Une autrice qui écrit comme on respire : avec nécessité
Pierrette n’est pas de celles qui écrivent pour occuper le silence. Elle écrit depuis le silence — depuis ce territoire intime où se déposent les blessures, les renaissances, les gestes minuscules qui sauvent. Silencieuse est né de cette traversée : un récit où l’abandon, la solitude et la résilience se répondent, où la créativité devient refuge, puis tremplin, puis voix.
Lorsqu’elle parle de son livre, elle ne cherche ni l’effet ni le spectaculaire. Elle raconte avec une sincérité désarmante, comme si chaque mot devait rester fidèle à la femme qu’elle a été, à celle qu’elle devient, et à celles et ceux qui se reconnaîtront dans ses pages.
Une séance de dédicaces empreinte de douceur
L’après‑midi de dédicace s’est déroulé dans une atmosphère presque suspendue. Les visiteurs arrivaient un à un, parfois timidement, parfois avec l’élan de ceux qui attendaient ce moment depuis longtemps. Beaucoup avaient déjà lu des extraits, certains avaient suivi la gestation du livre sur les réseaux, d’autres découvraient l’autrice pour la première fois.
Pierrette prenait le temps — un luxe rare. Le temps d’écouter. Le temps de regarder vraiment. Le temps d’écrire une dédicace qui n’était jamais une formule, mais un fragment de rencontre.
On la voyait sourire, parfois s’émouvoir, parfois rire doucement. Plusieurs lectrices lui ont confié que Silencieuse leur rappelait une part d’elles-mêmes qu’elles croyaient enfouie. D’autres ont parlé de guérison, de courage, de ce besoin de se reconnaître dans une voix qui ne crie pas mais qui porte loin.
Un lancement qui ressemble à une promesse
Au fil des heures, l’espace s’est rempli de conversations murmurées, de regards complices, de gratitude. On sentait que ce livre n’était pas seulement un objet littéraire : il devenait un lieu de passage, un pont entre des histoires personnelles et une parole partagée.

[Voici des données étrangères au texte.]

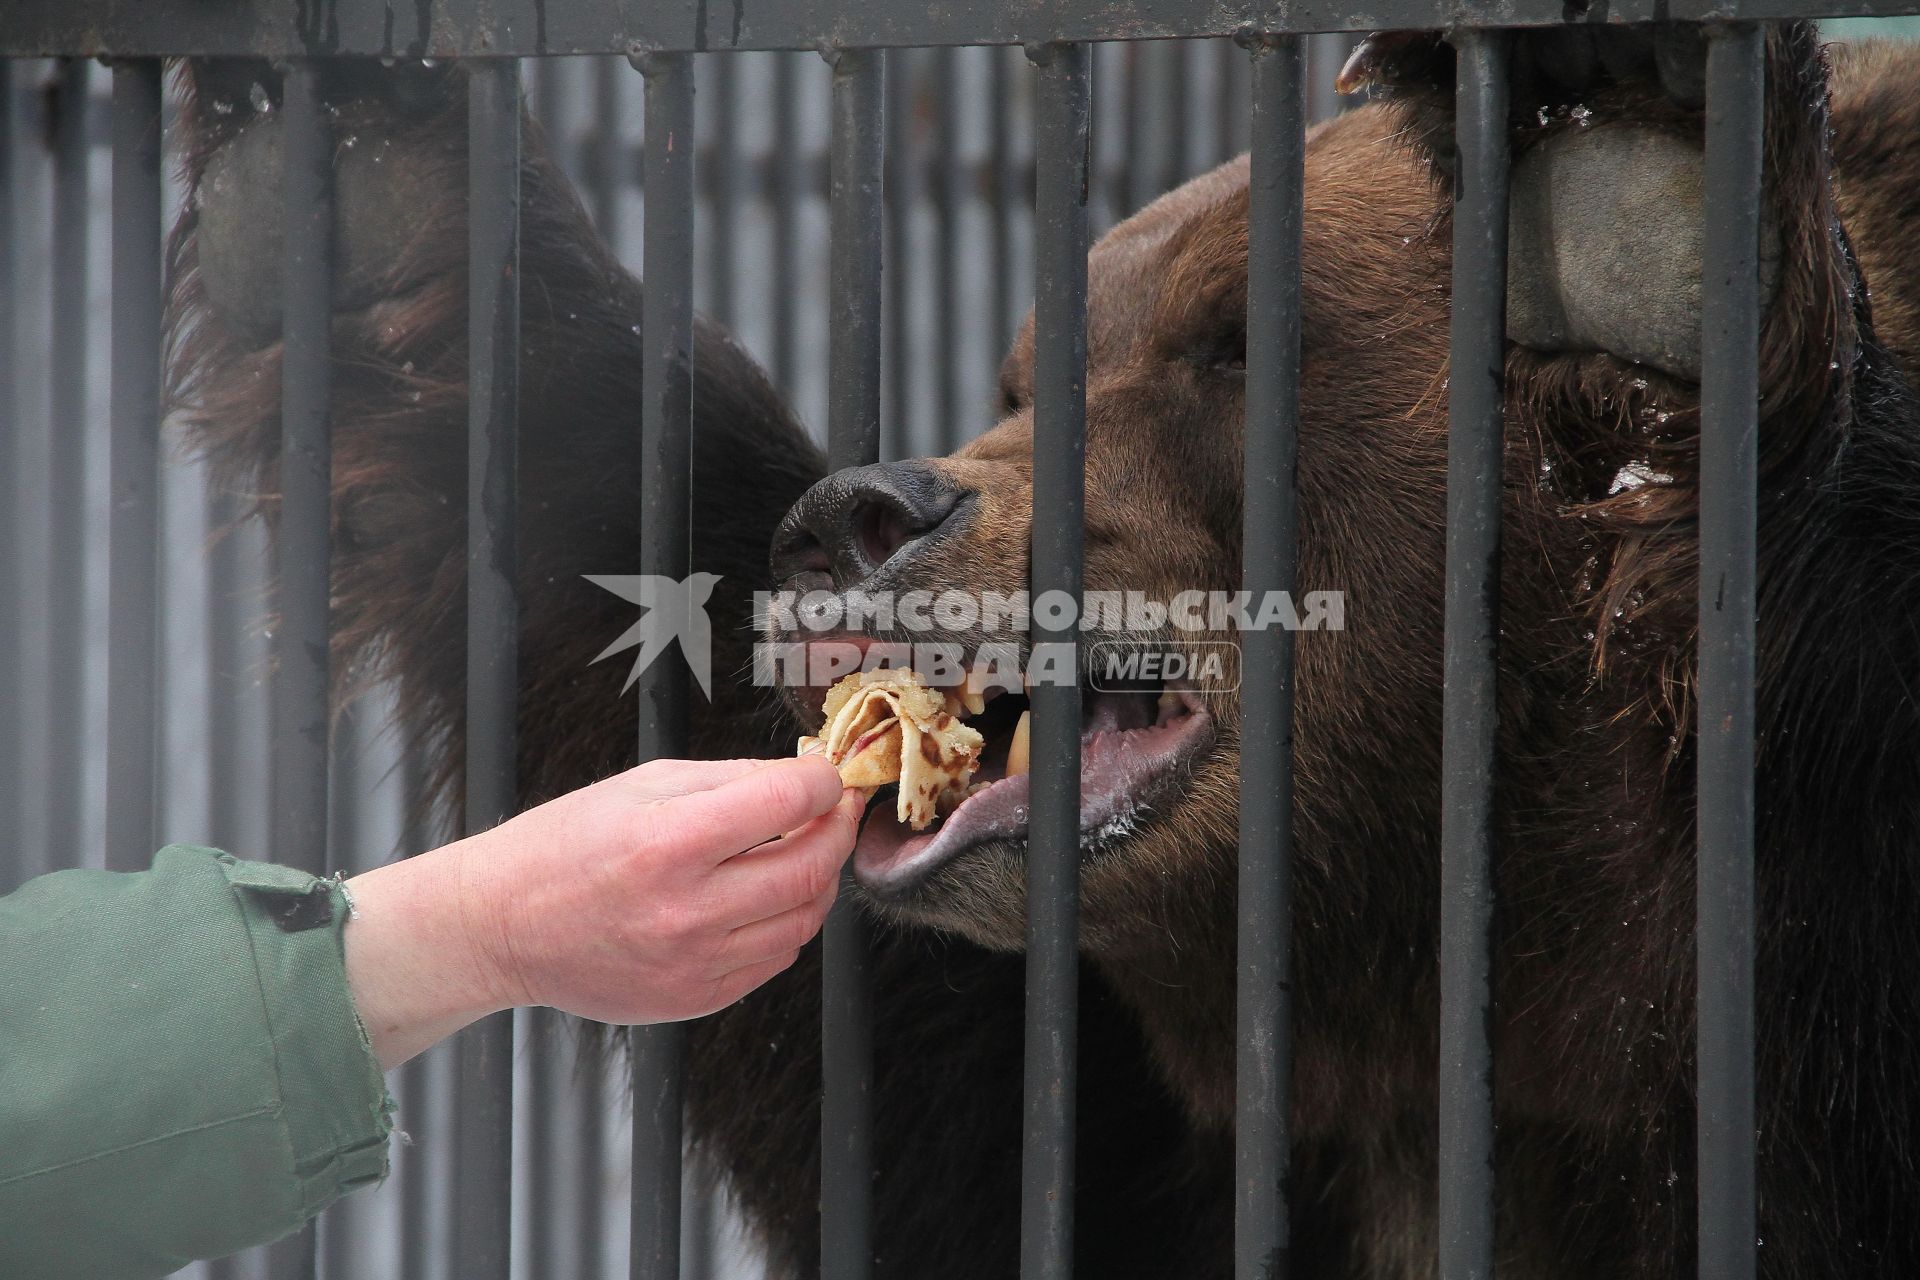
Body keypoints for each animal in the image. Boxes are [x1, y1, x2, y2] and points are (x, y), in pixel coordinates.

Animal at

Pierrette, fidèle à sa nature, n’a pas cherché à occuper la scène. Elle a plutôt créé un cercle — un lieu où chacun pouvait déposer quelque chose de soi. Et c’est peut‑être cela, la véritable réussite de cette après‑midi : avoir transformé un lancement en un moment de communauté, de reconnaissance mutuelle, de présence.
Après Silencieuse, une voix qui ne se taira plus
Si cette journée marque la naissance publique du livre, elle marque aussi un tournant pour son autrice. Pierrette entre dans un nouveau chapitre : celui où sa voix, longtemps contenue, trouve désormais sa place dans le monde. Une voix douce, mais ferme. Intime, mais universelle. Une voix qui, loin d’être silencieuse, résonne maintenant dans le cœur de celles et ceux qui l’ont rencontrée.